Exactly the lines starting at the line containing "left wrist: (371, 419)" and ending at the line containing "right ankle: (17, 421)" are to be written out from the listing below, both included.

● **Task inputs**
════════════════

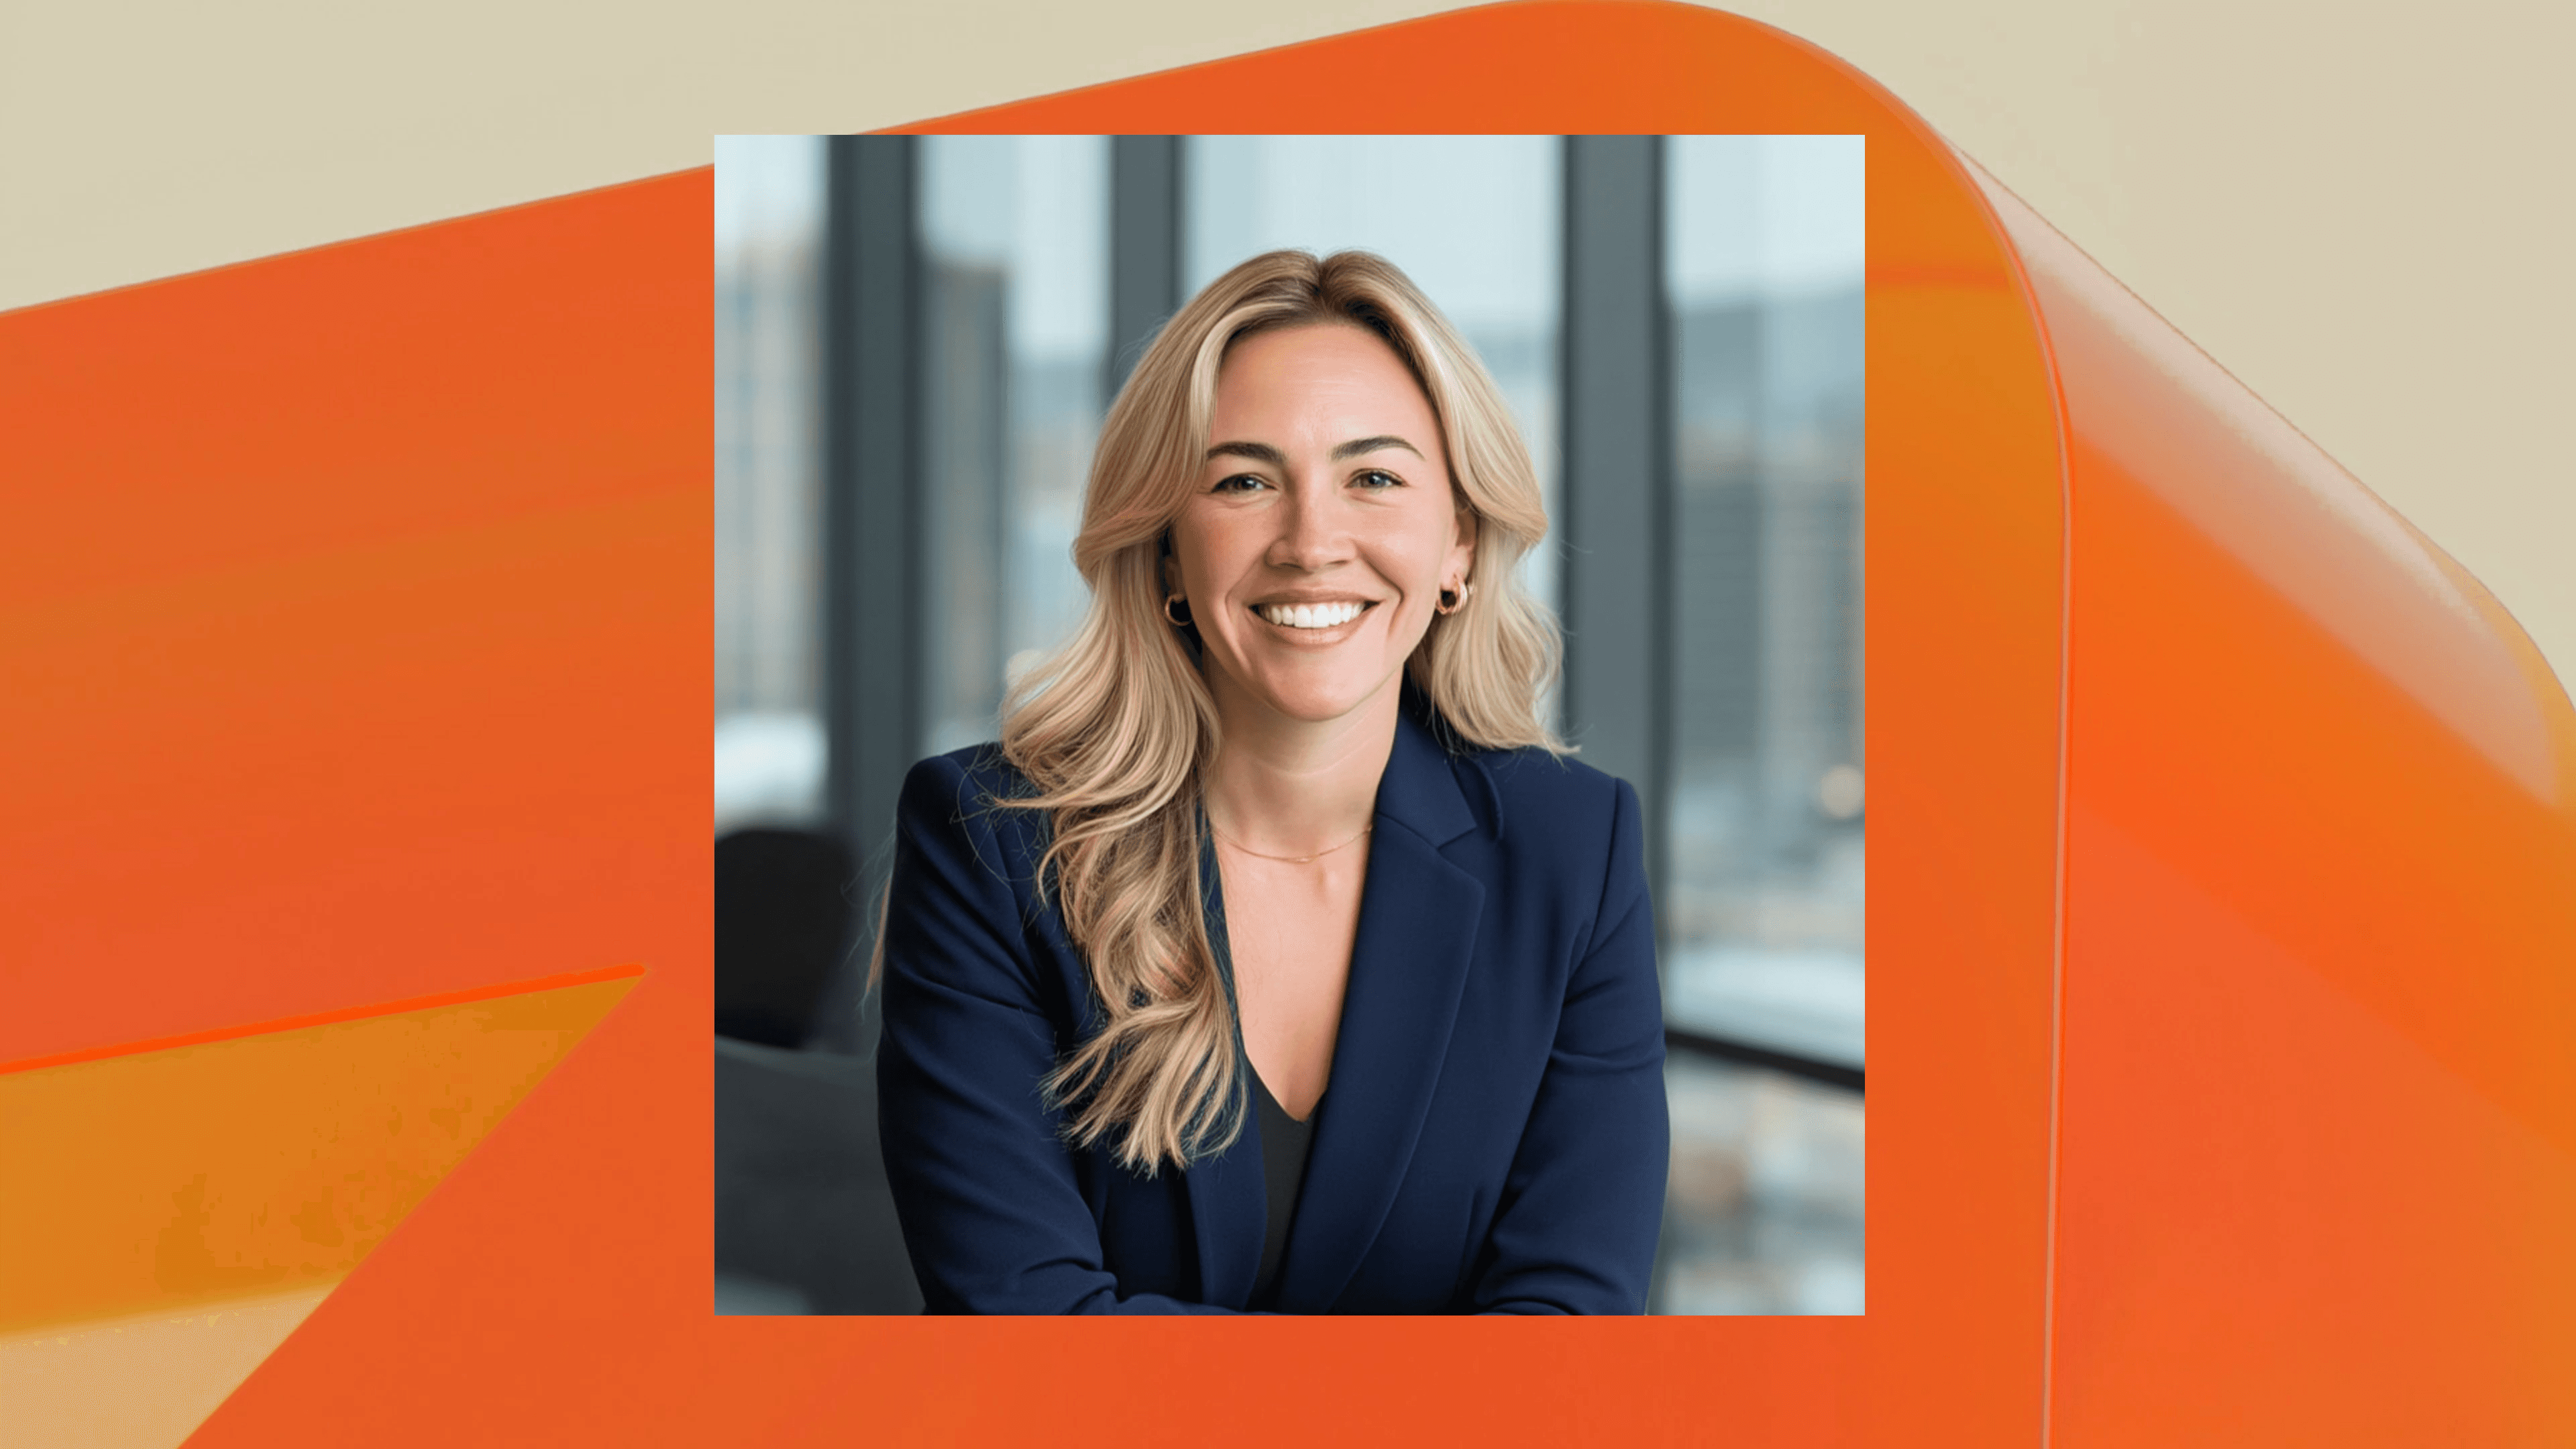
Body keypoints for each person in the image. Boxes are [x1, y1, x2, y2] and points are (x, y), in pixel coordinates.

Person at [873, 249, 1668, 1314]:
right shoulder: (993, 843)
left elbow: (1567, 1342)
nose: (1310, 542)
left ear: (1460, 548)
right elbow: (1029, 1339)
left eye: (1374, 479)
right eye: (1245, 481)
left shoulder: (1572, 850)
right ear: (1163, 551)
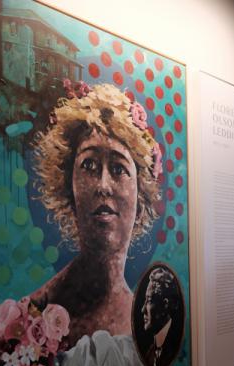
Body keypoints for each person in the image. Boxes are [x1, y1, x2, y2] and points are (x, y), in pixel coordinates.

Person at [31, 80, 163, 347]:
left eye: (118, 169)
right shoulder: (33, 315)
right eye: (89, 165)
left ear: (141, 195)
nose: (103, 186)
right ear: (68, 186)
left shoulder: (146, 324)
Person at [141, 265, 184, 366]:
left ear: (165, 305)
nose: (143, 309)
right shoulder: (149, 354)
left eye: (149, 300)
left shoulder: (176, 346)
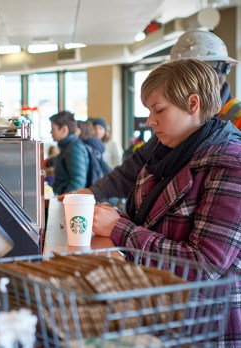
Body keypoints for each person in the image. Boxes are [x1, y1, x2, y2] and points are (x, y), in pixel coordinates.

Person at [92, 58, 241, 345]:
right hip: (167, 310)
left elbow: (206, 265)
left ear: (193, 104)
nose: (150, 121)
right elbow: (156, 223)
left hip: (207, 324)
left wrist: (119, 228)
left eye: (159, 110)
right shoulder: (169, 153)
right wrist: (117, 217)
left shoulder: (231, 164)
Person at [68, 30, 240, 202]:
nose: (151, 121)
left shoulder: (234, 135)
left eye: (159, 110)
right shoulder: (174, 125)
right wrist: (92, 193)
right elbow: (137, 166)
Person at [49, 111, 89, 194]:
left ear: (64, 129)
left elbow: (78, 181)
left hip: (69, 203)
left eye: (53, 129)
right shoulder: (67, 146)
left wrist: (64, 199)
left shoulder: (74, 147)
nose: (51, 132)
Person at [77, 120, 111, 187]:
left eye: (100, 128)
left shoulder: (111, 145)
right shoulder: (89, 146)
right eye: (95, 128)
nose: (97, 131)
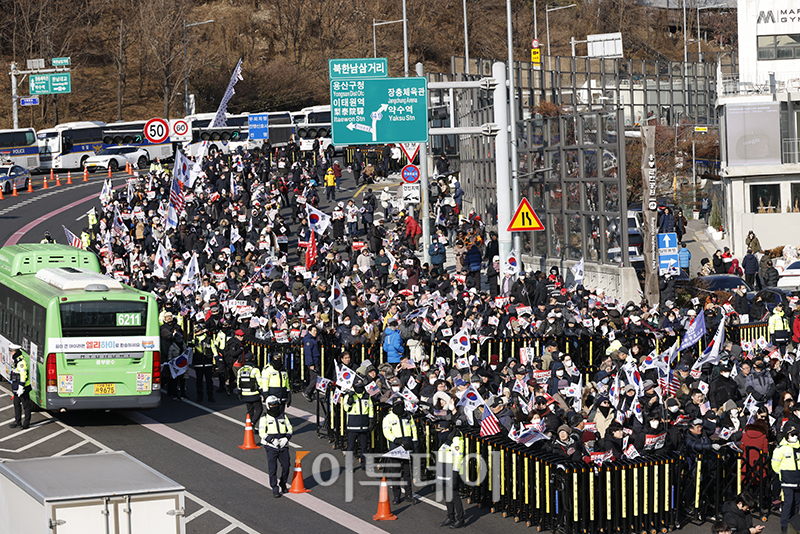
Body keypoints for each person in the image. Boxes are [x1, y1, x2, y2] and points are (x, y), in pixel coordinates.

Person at [382, 397, 418, 505]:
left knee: (407, 473)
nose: (400, 407)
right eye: (397, 405)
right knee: (396, 473)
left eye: (401, 405)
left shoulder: (408, 416)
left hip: (407, 446)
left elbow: (413, 428)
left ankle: (408, 495)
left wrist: (415, 442)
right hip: (395, 447)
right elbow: (386, 432)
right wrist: (397, 440)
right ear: (393, 406)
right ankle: (396, 496)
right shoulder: (388, 418)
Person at [259, 395, 294, 498]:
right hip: (271, 447)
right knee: (272, 469)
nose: (274, 406)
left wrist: (286, 438)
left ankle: (283, 483)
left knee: (286, 466)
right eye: (272, 405)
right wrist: (271, 440)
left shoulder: (283, 416)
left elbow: (290, 429)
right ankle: (275, 488)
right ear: (268, 406)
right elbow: (262, 432)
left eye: (276, 405)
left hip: (283, 445)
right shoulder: (264, 418)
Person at [435, 418, 466, 529]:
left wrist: (455, 472)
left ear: (447, 429)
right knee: (446, 494)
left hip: (452, 469)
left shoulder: (456, 439)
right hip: (443, 467)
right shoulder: (445, 438)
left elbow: (458, 457)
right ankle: (450, 516)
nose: (440, 432)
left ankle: (460, 519)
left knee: (454, 495)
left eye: (442, 430)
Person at [772, 426, 800, 532]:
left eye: (796, 434)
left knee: (796, 504)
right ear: (786, 436)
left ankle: (795, 525)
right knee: (788, 503)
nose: (795, 437)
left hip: (797, 481)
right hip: (787, 481)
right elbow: (775, 464)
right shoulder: (781, 449)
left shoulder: (798, 447)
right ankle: (784, 526)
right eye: (792, 435)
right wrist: (782, 474)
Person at [343, 378, 374, 471]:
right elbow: (345, 408)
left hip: (364, 425)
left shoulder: (366, 396)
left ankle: (364, 464)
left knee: (364, 447)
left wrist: (371, 419)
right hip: (352, 425)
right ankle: (349, 465)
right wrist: (349, 402)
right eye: (358, 387)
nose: (360, 388)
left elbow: (370, 407)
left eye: (361, 387)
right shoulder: (349, 395)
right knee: (351, 447)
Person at [237, 352, 263, 431]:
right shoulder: (255, 370)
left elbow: (238, 383)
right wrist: (264, 394)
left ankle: (251, 426)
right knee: (259, 409)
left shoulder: (240, 370)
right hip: (254, 394)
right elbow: (260, 383)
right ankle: (252, 423)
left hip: (245, 394)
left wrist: (239, 393)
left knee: (250, 411)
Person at [191, 323, 216, 403]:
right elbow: (188, 345)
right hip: (198, 363)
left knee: (209, 381)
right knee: (199, 381)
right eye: (196, 332)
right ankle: (200, 397)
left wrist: (216, 357)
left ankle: (210, 396)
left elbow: (213, 349)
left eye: (198, 331)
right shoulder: (194, 341)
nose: (196, 333)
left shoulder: (209, 339)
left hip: (208, 363)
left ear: (202, 331)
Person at [9, 343, 30, 430]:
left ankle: (26, 423)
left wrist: (21, 387)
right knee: (16, 404)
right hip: (16, 387)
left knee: (26, 405)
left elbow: (23, 375)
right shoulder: (17, 360)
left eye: (11, 351)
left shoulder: (21, 362)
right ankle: (17, 421)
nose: (11, 353)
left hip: (23, 387)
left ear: (15, 351)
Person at [303, 325, 320, 402]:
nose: (315, 332)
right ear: (309, 331)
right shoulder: (308, 340)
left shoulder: (313, 339)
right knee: (315, 378)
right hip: (313, 362)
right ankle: (307, 392)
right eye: (313, 331)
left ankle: (311, 393)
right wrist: (310, 364)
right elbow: (308, 353)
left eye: (316, 331)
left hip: (315, 361)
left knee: (314, 378)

════════════════

● **Answer below**
left wrist: (371, 419)
right hip: (352, 425)
right ankle: (349, 465)
right wrist: (349, 402)
right eye: (358, 387)
nose: (360, 388)
left elbow: (370, 407)
left eye: (361, 387)
right shoulder: (349, 395)
right knee: (351, 447)
Person at [237, 352, 263, 431]:
right shoulder: (255, 370)
left elbow: (238, 383)
right wrist: (264, 394)
left ankle: (251, 426)
right knee: (259, 409)
left shoulder: (240, 370)
right hip: (254, 394)
right elbow: (260, 383)
right ankle: (252, 423)
left hip: (245, 394)
left wrist: (239, 393)
left knee: (250, 411)
Person at [191, 323, 216, 403]:
right elbow: (188, 345)
right hip: (198, 363)
left knee: (209, 381)
right knee: (199, 381)
right eye: (196, 332)
right ankle: (200, 397)
left wrist: (216, 357)
left ankle: (210, 396)
left elbow: (213, 349)
left eye: (198, 331)
right shoulder: (194, 341)
nose: (196, 333)
left shoulder: (209, 339)
left hip: (208, 363)
left ear: (202, 331)
Person at [9, 343, 30, 430]:
left ankle: (26, 423)
left wrist: (21, 387)
right knee: (16, 404)
right hip: (16, 387)
left knee: (26, 405)
left elbow: (23, 375)
right shoulder: (17, 360)
left eye: (11, 351)
left shoulder: (21, 362)
right ankle: (17, 421)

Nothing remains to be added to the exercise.